Wednesday, August 08, 2007



Social Security Administrative Law Judge Increase ?

An August 6th, 2007 post on attorney Charles Hall's blog (AFGE Newsletter) cites some interesting information from the July edtiion of the AFGE union (of which my spouse is a member and also a union rep).

First, it is apparently the desire of the current commissioner of the social security administration to hire an additional 173 administrative law judges. Would this decrease the disability hearing backlog? I don't really know. I suspect, however, that even such a large hiring (for an agency like SSA, this would be significant) would not whittle away at the backlog, but merely decrease its rate of growth.

Interestingly enough, and I didn't know this, it takes about 4 hearing office staffers to support one individual disability judge. This goes back to something I've said several times here. Hiring more judges isn't enough. More judges without additional support staff will likely result in...nothing, other than the same number of cases being distributed among a larger number of judges.

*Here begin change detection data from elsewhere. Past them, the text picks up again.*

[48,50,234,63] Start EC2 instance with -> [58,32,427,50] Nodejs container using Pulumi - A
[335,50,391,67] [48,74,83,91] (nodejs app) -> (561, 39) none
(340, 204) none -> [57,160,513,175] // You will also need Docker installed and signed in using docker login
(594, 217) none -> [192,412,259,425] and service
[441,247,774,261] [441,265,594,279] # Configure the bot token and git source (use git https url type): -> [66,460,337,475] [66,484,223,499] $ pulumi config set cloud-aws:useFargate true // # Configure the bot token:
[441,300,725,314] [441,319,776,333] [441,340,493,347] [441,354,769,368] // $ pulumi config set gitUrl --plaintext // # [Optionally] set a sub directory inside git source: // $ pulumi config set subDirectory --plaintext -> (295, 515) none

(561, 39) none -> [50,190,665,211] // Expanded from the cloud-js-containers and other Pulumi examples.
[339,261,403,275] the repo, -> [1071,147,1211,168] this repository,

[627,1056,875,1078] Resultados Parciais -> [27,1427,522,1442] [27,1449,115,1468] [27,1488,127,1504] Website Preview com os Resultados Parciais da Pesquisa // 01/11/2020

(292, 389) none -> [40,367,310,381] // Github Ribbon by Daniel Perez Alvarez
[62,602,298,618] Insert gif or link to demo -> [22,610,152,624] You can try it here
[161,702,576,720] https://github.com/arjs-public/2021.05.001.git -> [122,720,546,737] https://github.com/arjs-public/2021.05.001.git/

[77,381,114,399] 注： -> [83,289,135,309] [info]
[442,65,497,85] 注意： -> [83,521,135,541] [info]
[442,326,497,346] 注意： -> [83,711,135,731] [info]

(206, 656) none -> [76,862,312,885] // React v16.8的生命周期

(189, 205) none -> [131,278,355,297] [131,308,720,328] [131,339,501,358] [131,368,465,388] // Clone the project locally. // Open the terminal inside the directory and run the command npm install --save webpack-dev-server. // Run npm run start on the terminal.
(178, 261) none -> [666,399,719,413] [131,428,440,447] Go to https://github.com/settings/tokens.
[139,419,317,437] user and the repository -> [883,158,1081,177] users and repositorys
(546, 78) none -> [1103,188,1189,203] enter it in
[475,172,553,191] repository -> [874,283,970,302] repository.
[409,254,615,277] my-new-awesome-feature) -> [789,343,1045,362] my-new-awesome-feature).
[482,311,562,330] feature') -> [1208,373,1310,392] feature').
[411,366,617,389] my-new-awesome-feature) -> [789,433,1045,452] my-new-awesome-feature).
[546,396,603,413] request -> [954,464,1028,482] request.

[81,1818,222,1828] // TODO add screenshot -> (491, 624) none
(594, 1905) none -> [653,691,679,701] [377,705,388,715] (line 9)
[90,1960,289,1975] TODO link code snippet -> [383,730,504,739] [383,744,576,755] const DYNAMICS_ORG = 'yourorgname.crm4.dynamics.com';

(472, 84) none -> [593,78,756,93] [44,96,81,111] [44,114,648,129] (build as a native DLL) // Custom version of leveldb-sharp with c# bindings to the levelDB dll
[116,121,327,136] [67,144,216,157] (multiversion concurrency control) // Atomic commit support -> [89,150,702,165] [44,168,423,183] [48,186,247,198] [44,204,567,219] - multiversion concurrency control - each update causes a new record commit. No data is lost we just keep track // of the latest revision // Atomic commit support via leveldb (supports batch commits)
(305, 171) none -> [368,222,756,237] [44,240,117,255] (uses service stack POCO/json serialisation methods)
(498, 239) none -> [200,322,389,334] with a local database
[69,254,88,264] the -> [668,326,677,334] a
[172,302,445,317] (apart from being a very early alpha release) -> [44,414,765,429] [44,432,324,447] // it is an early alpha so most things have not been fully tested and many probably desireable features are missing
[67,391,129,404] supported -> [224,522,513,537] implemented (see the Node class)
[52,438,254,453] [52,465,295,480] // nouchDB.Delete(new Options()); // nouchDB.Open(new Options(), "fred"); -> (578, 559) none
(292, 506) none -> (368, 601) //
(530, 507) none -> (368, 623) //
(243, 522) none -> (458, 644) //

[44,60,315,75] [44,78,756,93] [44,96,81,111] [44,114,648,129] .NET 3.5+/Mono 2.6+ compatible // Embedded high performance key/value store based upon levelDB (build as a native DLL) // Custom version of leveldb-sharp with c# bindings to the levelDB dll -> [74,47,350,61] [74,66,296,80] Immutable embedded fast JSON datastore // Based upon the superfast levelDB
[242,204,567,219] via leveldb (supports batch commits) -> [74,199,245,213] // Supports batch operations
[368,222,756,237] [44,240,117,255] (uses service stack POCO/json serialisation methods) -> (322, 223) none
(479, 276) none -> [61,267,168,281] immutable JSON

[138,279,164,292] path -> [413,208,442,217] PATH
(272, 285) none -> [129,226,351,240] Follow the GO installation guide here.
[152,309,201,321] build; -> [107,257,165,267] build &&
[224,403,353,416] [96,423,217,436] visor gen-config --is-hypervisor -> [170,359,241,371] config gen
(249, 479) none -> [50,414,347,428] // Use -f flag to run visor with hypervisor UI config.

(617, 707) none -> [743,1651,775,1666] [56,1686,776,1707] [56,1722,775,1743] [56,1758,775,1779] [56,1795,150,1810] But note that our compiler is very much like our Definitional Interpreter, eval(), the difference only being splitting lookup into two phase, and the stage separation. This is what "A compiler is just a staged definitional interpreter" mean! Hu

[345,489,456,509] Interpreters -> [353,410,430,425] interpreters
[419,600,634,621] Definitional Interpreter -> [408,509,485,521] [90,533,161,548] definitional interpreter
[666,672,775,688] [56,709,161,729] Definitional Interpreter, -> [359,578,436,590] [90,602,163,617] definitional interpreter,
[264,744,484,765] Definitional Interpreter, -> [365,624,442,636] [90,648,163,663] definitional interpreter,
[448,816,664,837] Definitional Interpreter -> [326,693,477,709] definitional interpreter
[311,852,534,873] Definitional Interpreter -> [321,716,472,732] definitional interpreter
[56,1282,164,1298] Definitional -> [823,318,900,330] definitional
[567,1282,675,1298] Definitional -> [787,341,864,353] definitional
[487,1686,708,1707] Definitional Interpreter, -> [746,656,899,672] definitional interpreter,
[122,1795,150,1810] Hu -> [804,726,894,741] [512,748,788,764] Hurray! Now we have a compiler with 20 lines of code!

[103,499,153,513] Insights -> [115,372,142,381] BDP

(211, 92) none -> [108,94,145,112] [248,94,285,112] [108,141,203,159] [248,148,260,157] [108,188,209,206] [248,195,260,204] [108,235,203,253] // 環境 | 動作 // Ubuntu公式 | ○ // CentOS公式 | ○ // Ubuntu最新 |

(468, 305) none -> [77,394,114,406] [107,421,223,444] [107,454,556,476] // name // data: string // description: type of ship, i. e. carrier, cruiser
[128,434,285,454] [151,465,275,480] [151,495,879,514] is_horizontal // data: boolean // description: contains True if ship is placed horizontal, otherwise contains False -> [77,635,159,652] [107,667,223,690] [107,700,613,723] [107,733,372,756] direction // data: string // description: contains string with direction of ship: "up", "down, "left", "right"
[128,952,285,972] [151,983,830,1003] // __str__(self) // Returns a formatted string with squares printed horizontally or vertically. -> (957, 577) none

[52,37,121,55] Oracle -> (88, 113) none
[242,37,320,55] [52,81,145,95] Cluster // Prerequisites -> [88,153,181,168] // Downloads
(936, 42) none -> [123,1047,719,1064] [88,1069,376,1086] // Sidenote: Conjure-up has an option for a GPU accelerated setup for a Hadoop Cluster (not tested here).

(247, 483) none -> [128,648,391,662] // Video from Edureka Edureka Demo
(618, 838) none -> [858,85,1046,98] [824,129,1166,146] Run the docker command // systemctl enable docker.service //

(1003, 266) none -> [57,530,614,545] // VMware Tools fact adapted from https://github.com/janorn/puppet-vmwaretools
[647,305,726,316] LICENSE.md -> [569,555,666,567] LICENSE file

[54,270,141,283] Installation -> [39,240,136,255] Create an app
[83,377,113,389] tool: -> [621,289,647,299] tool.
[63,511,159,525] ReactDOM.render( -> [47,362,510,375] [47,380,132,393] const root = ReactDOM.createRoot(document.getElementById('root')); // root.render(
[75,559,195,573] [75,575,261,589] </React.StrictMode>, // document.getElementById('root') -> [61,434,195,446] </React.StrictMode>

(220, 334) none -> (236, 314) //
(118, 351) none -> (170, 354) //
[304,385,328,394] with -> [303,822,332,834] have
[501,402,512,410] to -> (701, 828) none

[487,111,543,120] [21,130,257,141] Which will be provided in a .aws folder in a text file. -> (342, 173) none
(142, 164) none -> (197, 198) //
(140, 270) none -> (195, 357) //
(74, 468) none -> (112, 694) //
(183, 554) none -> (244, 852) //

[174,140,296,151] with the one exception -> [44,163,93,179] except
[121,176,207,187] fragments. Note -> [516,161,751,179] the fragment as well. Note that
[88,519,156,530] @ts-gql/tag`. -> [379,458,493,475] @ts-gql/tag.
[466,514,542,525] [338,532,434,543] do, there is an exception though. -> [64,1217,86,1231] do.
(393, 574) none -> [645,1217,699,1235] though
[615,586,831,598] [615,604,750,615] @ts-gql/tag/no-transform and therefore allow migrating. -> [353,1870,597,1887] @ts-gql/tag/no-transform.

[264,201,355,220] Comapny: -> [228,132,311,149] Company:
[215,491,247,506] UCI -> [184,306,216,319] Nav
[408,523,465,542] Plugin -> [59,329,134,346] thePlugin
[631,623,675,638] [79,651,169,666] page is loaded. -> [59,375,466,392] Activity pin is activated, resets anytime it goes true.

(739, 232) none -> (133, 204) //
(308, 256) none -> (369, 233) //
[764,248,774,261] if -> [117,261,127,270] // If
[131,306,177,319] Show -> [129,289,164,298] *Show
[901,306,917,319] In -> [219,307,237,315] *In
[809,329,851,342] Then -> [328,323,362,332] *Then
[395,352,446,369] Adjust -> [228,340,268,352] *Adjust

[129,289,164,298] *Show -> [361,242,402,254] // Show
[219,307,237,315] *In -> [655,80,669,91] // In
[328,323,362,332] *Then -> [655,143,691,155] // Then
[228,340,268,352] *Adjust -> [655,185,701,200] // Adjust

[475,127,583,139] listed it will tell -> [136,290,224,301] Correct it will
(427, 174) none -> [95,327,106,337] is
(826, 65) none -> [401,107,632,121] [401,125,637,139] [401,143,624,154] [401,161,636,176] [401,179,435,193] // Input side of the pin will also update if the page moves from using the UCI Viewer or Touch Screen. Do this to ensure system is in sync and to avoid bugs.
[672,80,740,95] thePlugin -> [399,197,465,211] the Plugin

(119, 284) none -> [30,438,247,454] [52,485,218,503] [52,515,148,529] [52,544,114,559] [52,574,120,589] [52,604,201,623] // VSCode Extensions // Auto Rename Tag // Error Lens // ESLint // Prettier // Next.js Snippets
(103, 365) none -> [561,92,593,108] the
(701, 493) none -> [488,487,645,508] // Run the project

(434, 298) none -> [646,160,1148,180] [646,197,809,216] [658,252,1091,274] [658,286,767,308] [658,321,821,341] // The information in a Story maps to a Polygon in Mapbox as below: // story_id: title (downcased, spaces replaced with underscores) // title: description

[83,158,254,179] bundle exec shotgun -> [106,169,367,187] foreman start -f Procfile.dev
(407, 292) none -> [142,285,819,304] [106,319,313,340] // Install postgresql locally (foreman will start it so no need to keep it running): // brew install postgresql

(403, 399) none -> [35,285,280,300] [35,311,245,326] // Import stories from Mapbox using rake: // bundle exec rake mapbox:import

On the subject of hiring (again, a frequent topic here), journalists who report on the social security disability and SSI disability quagmire should really start focusing on the personnel dilemma that exists in the social security field offices. I know that the hearing situation is very dire and translates better for readers, but the real meltdown in the agency's human resource infrastructure is occurring within the field offices. In fact, in one that I know of, claims reps are getting fairly close to taking on nearly all the duties of service reps.

For those who aren't aware, claims reps process disability claims while SRs, or service reps, provide office support and support for CRs, or claims reps.

What happens when claims reps are forced, due to staff attrition, to take over more and more of the work done by service reps? Only an idiot would have to ponder this one for very long (and I guess that means we're out of luck as far as the U.S. congress is concerned). It means that disability claims and retirement claims will take longer to process and, over time, claims reps will become less effective in managing their cases.

You can only divide a pie but so many ways.